TEXT >>
Form 8283 has several parts. Part 1 Section B required a description of the donated property and “can be completed by the taxpayer and/or appraiser.” It also had the following text:
“If your total art contribution deduction was $20,000 or more you must attach a complete copy of the signed appraisal. See instructions.”  
Mohamed was contributing real estate, not art. He read that to mean that he did not have to attach an appraisal. He did attach all types of statements and documentation to his return, including his own valuation of the real estate.
The return gets audited (who is shocked?). The IRS was displeased that Mohamed had self-valued such a large dollar donation of property. The IRS first goes after the valuation. Makes sense. Mohamed then gets an independent appraisal which shows that the properties are worth more than he claimed.
The IRS then pulls back and realizes something. Regulation 1.170A-13(c) requires the following for donations of this nature and amount:
1.      A qualified appraisal must be made not more than 60 days before the donation and no later than the due date of the return.
2.      It must be signed by a qualified appraiser, who cannot be the donor or person claiming the deduction.
3.      The qualified appraisal must contain defined information, such as a description of the property, its basis and fair market value.
Mohamed had a problem. You see, he did not have a qualified appraisal. That requires an independent appraiser, and he obtained that after the filing of his return. There was of course no signature, as there was no qualified appraisal. While he attached numerous statements to his return, they did not completely address the litany of questions that the IRS wanted in Reg 1.170A-13(c).
The IRS disallowed the donations. Mohamed goes to Tax Court and raises three arguments:
1.      The extreme result indicates that the Regulations are invalid.
2.      The IRS-designed Form 8283 misled him.
3.      He substantially complied with the documentation requirements.
The Court quickly dismissed arguments 1 and 2. It went through an analysis (which we will skip) and concluded that the Regulations were valid and reflected Congressional intent. The IRS, for example, was ordered by Congress to issue Regulations requiring appraisals for donations of property in excess of $5,000. A Regulation that implements Congressional intent is difficult to rule invalid. The Court was sympathetic to argument 2, but it pointed out that the form is not the tax law. The Court even added that “a taxpayer relies on his private interpretation of a tax form at his own risk.”
Now we get to argument 3. What does “substantially comply” mean? There was a previous case (Bond) where the Court found substantial compliance, but succeeding cases have ever compressed the reach of that decision. The Court determined that substantial compliance meant complying with the “essential requirement” of the statute. Problem is, the “essential requirement” of the statute is the need to obtain a qualified appraisal. With that verbal loop, there was no way that Mohamed could substantially comply.
Here is the Court:
We recognize that this result is harsh – a complete denial of charitable deductions to a couple that did not overvalue, and may well have undervalued, their contributions – all reported on forms that even to the Court’s eyes seemed likely to mislead someone who did not read the instructions.”

DATA FOR PROCESSING >>
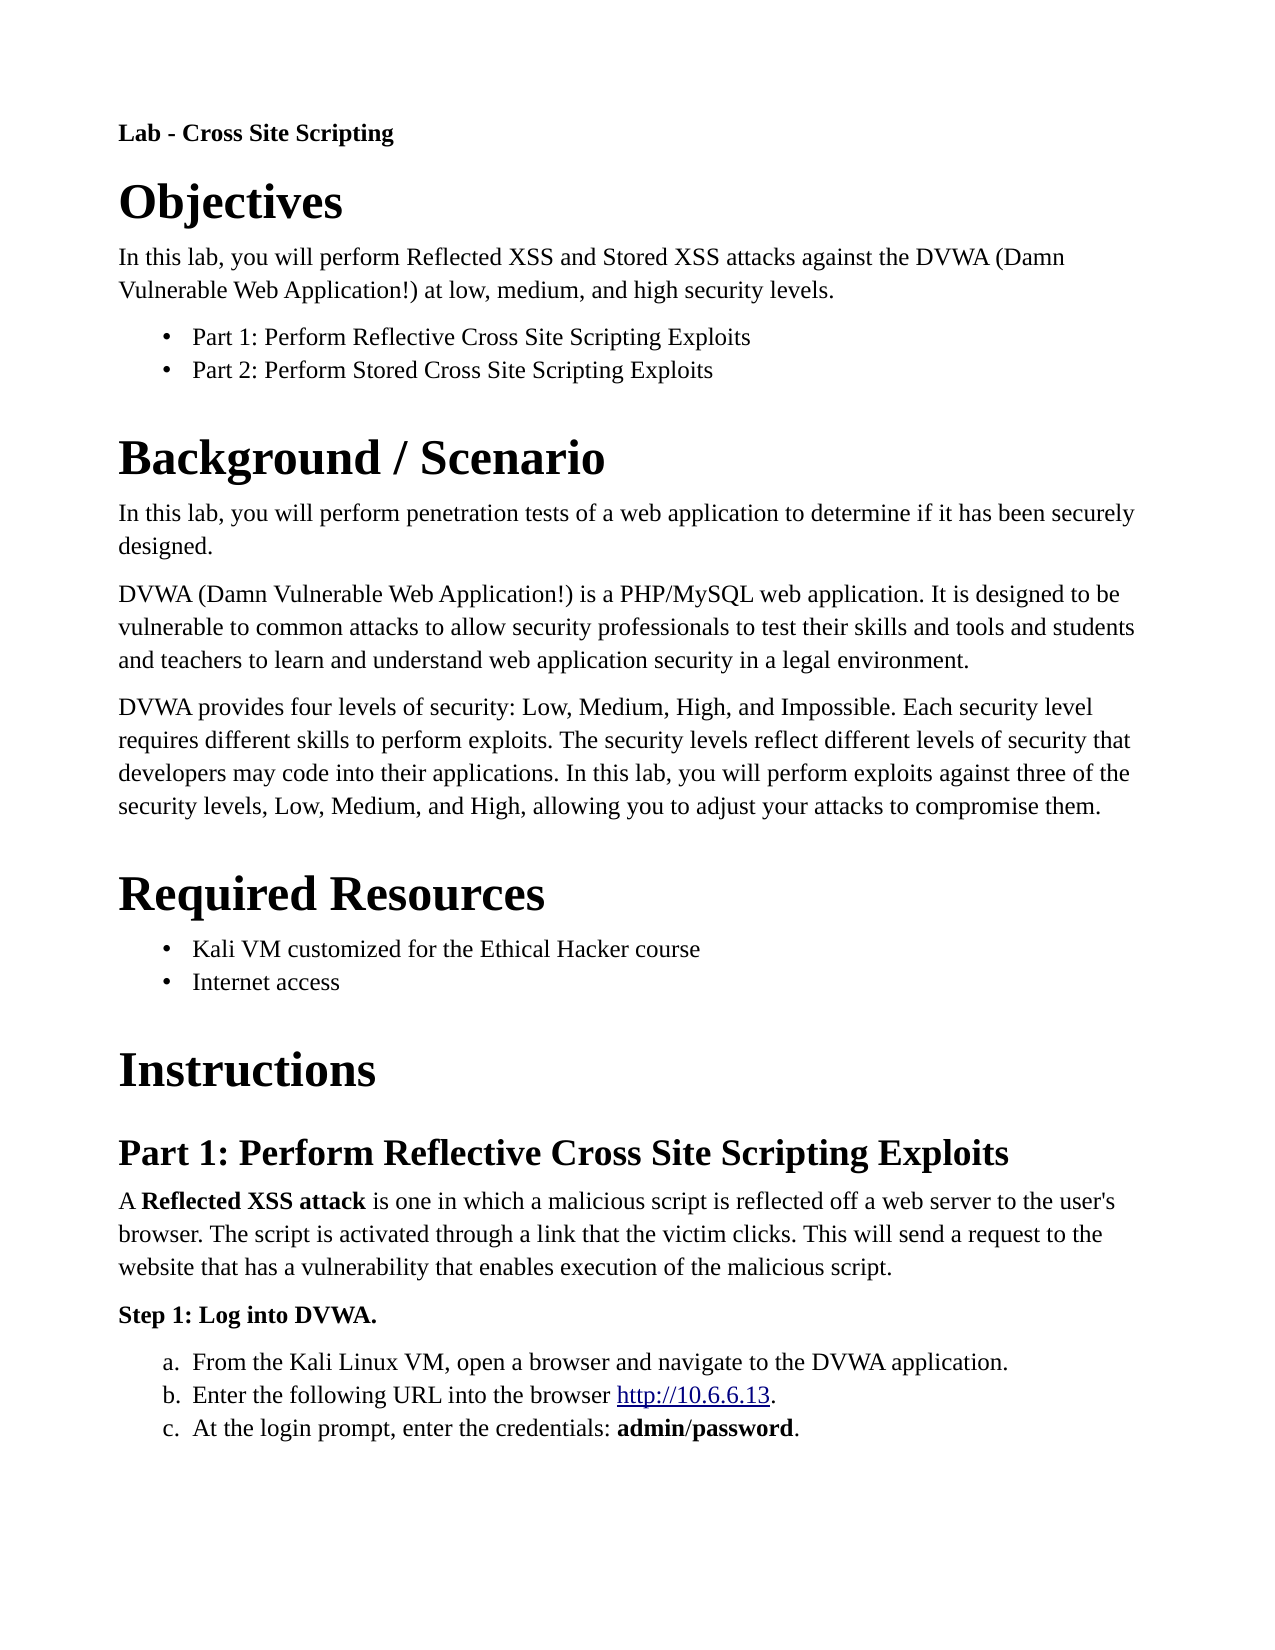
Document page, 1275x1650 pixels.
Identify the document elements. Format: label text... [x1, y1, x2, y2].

list From the Kali Linux VM, open a browser and navigate to the DVWA application. [162, 1347, 1157, 1376]
list At the login prompt, enter the credentials: admin/password. [162, 1413, 1157, 1442]
list Part 1: Perform Reflective Cross Site Scripting Exploits [162, 322, 1157, 351]
list Internet access [162, 967, 1157, 996]
list Kali VM customized for the Ethical Hacker course [162, 934, 1157, 963]
text DVWA provides four levels of security: Low, Medium, High, and Impossible. Each security level requires different skills to perform exploits. The security levels reflect different levels of security that developers may code into their applications. In this lab, you will perform exploits against three of the security levels, Low, Medium, and High, allowing you to adjust your attacks to compromise them. [118, 692, 1157, 820]
list Part 2: Perform Stored Cross Site Scripting Exploits [162, 356, 1157, 384]
text DVWA (Damn Vulnerable Web Application!) is a PHP/MySQL web application. It is designed to be vulnerable to common attacks to allow security professionals to test their skills and tools and students and teachers to learn and understand web application security in a legal environment. [118, 579, 1157, 673]
subtitle Instructions [118, 1040, 1157, 1097]
text Lab - Cross Site Scripting [118, 118, 1157, 147]
subtitle Required Resources [118, 864, 1157, 922]
text Step 1: Log into DVWA. [118, 1300, 1157, 1328]
subtitle Part 1: Perform Reflective Cross Site Scripting Exploits [118, 1131, 1157, 1174]
subtitle Background / Scenario [118, 428, 1157, 486]
subtitle Objectives [118, 172, 1157, 229]
text A Reflected XSS attack is one in which a malicious script is reflected off a web server to the user's browser. The script is activated through a link that the victim clicks. This will send a request to the website that has a vulnerability that enables execution of the malicious script. [118, 1186, 1157, 1281]
text In this lab, you will perform Reflected XSS and Stored XSS attacks against the DVWA (Damn Vulnerable Web Application!) at low, medium, and high security levels. [118, 242, 1157, 304]
list Enter the following URL into the browser http://10.6.6.13. [162, 1380, 1157, 1409]
text In this lab, you will perform penetration tests of a web application to determine if it has been securely designed. [118, 498, 1157, 560]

REQUIREMENTS >>
(a) List the three arguments Mohamed raised in Tax Court, as given in the tax case text.
(b) In the records, take the lines from the one containing "list From the" up to and including the one containing "list Internet access [162, 967, 1157, 996]". Substitute "login details" for "credentials" and write out only those lines.

RESPONSES >>
(a)
1. The extreme result indicates that the Regulations are invalid.
2. The IRS-designed Form 8283 misled him.
3. He substantially complied with the documentation requirements.

(b)
list From the Kali Linux VM, open a browser and navigate to the DVWA application. [162, 1347, 1157, 1376]
list At the login prompt, enter the login details: admin/password. [162, 1413, 1157, 1442]
list Part 1: Perform Reflective Cross Site Scripting Exploits [162, 322, 1157, 351]
list Internet access [162, 967, 1157, 996]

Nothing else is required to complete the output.